(Extracted page text data)
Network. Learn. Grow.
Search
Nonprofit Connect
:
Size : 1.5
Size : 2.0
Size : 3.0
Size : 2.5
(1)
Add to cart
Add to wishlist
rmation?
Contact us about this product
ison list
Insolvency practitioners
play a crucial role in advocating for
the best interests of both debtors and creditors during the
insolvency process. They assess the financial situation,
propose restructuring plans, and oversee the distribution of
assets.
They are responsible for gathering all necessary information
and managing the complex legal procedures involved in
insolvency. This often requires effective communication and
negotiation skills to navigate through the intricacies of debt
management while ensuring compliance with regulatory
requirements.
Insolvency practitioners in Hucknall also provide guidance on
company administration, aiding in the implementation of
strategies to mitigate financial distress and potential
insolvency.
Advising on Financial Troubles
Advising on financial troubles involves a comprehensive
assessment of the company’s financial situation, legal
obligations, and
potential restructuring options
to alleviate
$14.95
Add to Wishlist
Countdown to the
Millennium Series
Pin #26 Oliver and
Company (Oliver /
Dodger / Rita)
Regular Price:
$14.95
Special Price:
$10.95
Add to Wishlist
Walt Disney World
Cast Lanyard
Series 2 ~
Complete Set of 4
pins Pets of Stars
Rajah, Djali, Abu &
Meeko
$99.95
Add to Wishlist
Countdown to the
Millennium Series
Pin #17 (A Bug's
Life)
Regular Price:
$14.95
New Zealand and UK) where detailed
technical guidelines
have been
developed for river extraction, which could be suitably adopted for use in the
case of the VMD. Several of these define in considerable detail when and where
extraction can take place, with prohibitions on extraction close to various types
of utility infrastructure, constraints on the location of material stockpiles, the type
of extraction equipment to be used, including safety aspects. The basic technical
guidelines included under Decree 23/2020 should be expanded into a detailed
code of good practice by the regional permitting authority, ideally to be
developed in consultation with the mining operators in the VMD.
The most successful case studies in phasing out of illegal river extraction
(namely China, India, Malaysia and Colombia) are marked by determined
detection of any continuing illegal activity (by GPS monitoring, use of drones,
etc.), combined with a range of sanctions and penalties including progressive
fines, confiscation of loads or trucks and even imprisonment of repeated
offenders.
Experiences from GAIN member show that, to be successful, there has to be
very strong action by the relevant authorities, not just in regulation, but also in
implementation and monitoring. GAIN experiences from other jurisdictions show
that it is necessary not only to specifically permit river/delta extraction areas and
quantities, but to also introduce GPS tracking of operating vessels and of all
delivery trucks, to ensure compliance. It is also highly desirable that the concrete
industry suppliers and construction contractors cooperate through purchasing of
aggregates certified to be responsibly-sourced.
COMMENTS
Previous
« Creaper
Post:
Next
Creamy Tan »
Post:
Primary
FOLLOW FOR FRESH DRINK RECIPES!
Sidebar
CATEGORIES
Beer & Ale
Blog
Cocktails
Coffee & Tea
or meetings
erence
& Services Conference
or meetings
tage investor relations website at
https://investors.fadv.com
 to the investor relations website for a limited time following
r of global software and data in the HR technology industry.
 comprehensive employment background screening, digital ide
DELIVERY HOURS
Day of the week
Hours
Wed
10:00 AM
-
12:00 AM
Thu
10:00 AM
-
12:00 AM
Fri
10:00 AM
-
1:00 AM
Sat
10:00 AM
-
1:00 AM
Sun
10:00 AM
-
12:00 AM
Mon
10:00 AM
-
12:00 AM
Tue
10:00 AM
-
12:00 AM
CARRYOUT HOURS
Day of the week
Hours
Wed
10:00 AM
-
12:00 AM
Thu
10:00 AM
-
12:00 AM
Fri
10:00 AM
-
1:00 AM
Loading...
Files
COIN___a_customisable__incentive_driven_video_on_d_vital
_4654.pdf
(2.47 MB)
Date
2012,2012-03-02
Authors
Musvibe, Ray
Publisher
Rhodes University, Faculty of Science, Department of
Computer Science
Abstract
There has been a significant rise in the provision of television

§ Problem description
Among the records above, find the lines where the word "show" appears and copy them.

§ The completed task
Experiences from GAIN member show that, to be successful, there has to be
implementation and monitoring. GAIN experiences from other jurisdictions show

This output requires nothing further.